If you’ve ever had an injury or spent time in a hospital, you know that the fear of worsening that injury or fear of pain is a major barrier to moving more. These feelings of pain are real and not to be minimized. If we don’t help those patients overcome these fears in the hospital and teach them to move in ways to ease pain and improve function, the likelihood of the patient following their home or outpatient rehabilitation course of care is likely to diminish. Not only is that bad for the patient, it drives up the cost of critical care for the healthcare system.
But, what if the patient could be taught in the hospital to understand the initial pain that will come from physical activity was normal, even good for them? Then, they were taught how to gradually increase their activity levels, and overcome their fear of moving and physical activity before ever being sent home?
Wielding exercise as medicine, hospitals are increasingly focusing on movement, even in the ICU where researchers have demonstrated that physiotherapists can safely start in-bed cycling sessions with critically ill, mechanically ventilated patients early on in their ICU stay. In fact, the research showed that ICU patients who start in-bed cycling two weeks into their ICU stay could walk farther at hospital discharge. Exercise has also been shown to improve cardiovascular fitness, muscle strength, body composition, fatigue, anxiety, depression, self-esteem, happiness, and several quality of life factors in cancer survivors, which is why leaders like Stanford Health Care are focused on helping cancer patients stay active during cancer treatment and have created opportunities for patients to move more during their hospital stay.
There is no shortage of evidence that regular exercise helps with chronic disease prevention and management and is critical even when someone is living with conditions like Parkinson’s disease, multiple sclerosis, Alzheimer’s disease, and osteoporosis. But it’s not good enough to just tell someone they need to exercise more. That’s like handing someone with high cholesterol a bottle of pills for thyroid disease. Not everyone needs the same prescription.

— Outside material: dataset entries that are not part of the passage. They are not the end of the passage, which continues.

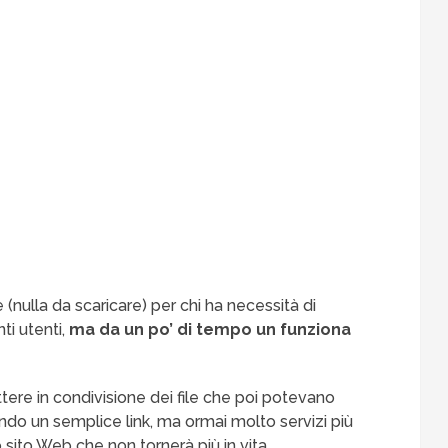
 (nulla da scaricare) per chi ha necessità di
ti utenti,
ma da un po’ di tempo un funziona
tere in condivisione dei file che poi potevano
endo un semplice link, ma ormai molto servizi più
 sito Web che non tornerà più in vita.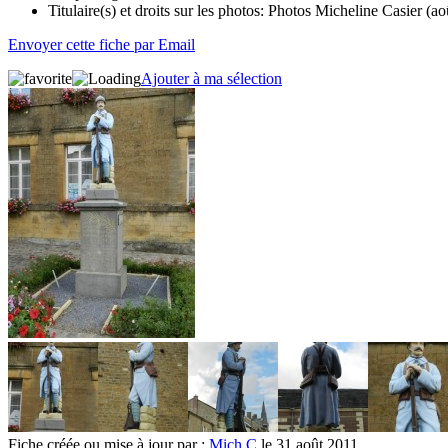
Titulaire(s) et droits sur les photos:
Photos Micheline Casier (ao
Envoyer cette fiche par Email
Ajouter à ma sélection
Fiche créée ou mise à jour par :
Mich C
le 31 août 2011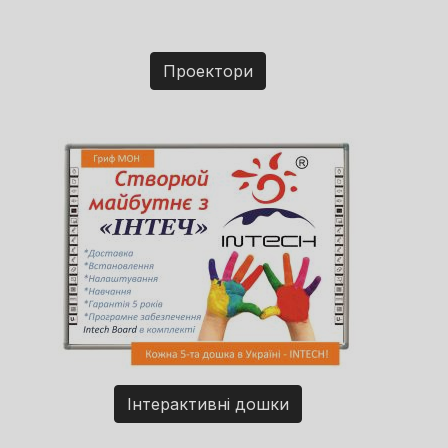
Проектори
Інтерактивні дошки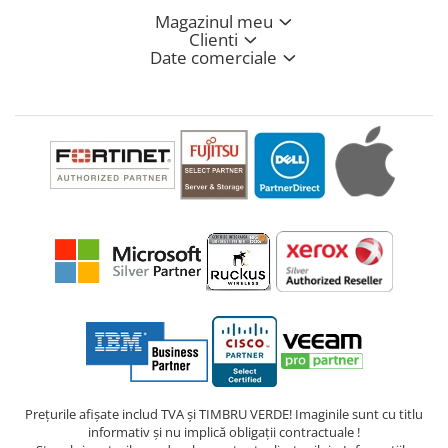
Magazinul meu
Clienti
Date comerciale
Prețurile afișate includ TVA și TIMBRU VERDE! Imaginile sunt cu titlu
informativ și nu implică obligații contractuale !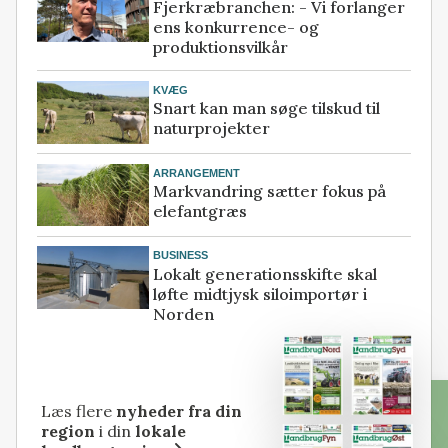
Fjerkræbranchen: - Vi forlanger
ens konkurrence- og
produktionsvilkår
KVÆG
Snart kan man søge tilskud til
naturprojekter
ARRANGEMENT
Markvandring sætter fokus på
elefantgræs
BUSINESS
Lokalt generationsskifte skal
løfte midtjysk siloimportør i
Norden
Læs flere
nyheder fra din
region
i din
lokale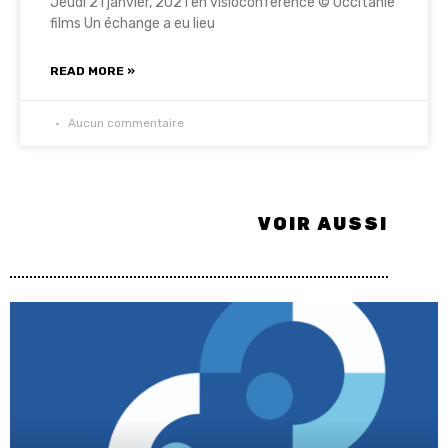
Jeudi 21 janvier, 2021 en visioconference © Occitanie
films Un échange a eu lieu
READ MORE »
Aucun commentaire
VOIR AUSSI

While the scientific evidence for the benefits of physical activity has accumulated in the last 20-30 years, only 20 percent of Americans get the recommended 150 minutes of strength and cardiovascular physical activity per week, more than half of all baby boomers report doing no exercise whatsoever, and 80.2 million Americans over age 6 are entirely inactive. In addition, only 35 percent of physical therapy patients fully adhere to their course of care even thought there’s so much research showing that physical therapy works.
Problems like patient non-adherence to physical activity that may seem simple on the surface are actually very complex, especially in the hospital when patients are scared and in pain. Similar to all healthcare, solving this challenge isn’t about driving downloads, but about digging into the problem, understanding the patient’s motives, listening to their fears, and designing for behavior change, yet not asking for complete behavior modification.
Like any treatment, the medicine of exercise needs to be prescribed, administered, and tailored to each person’s needs by movement experts like physical therapists who are trained to treat deficits in strength, motion, and balance. These exercise treatments must start in the patients’ room and be based on their individual biological and psychological factors, but also consider the individual and cultural factors of their personal environment when they get home. This approach will invoke health wearable devices, artificial intelligence, telehealth, exercise equipment, and that we bridge between inpatient rehabilitation, outpatient rehabilitation, and traditional fitness.
The hospital is ground zero for a new way to thinking about medical fitness to drive better patient outcomes. Randomized clinical trials are still needed to get to the heart of creating disruptive exercise modalities across multiple health conditions and injuries, but we need to start treating exercise like the miracle drug it is. This requires a shift in thinking to help patients overcome their fears of pain, and striving to help them understand that it’s not only safe and possible, but it can improve how well they function physically and their quality of life. After all, the fear of exercise-induced pain may be greatest among those that most stand to benefit from early and regular exercise — those with chronic conditions.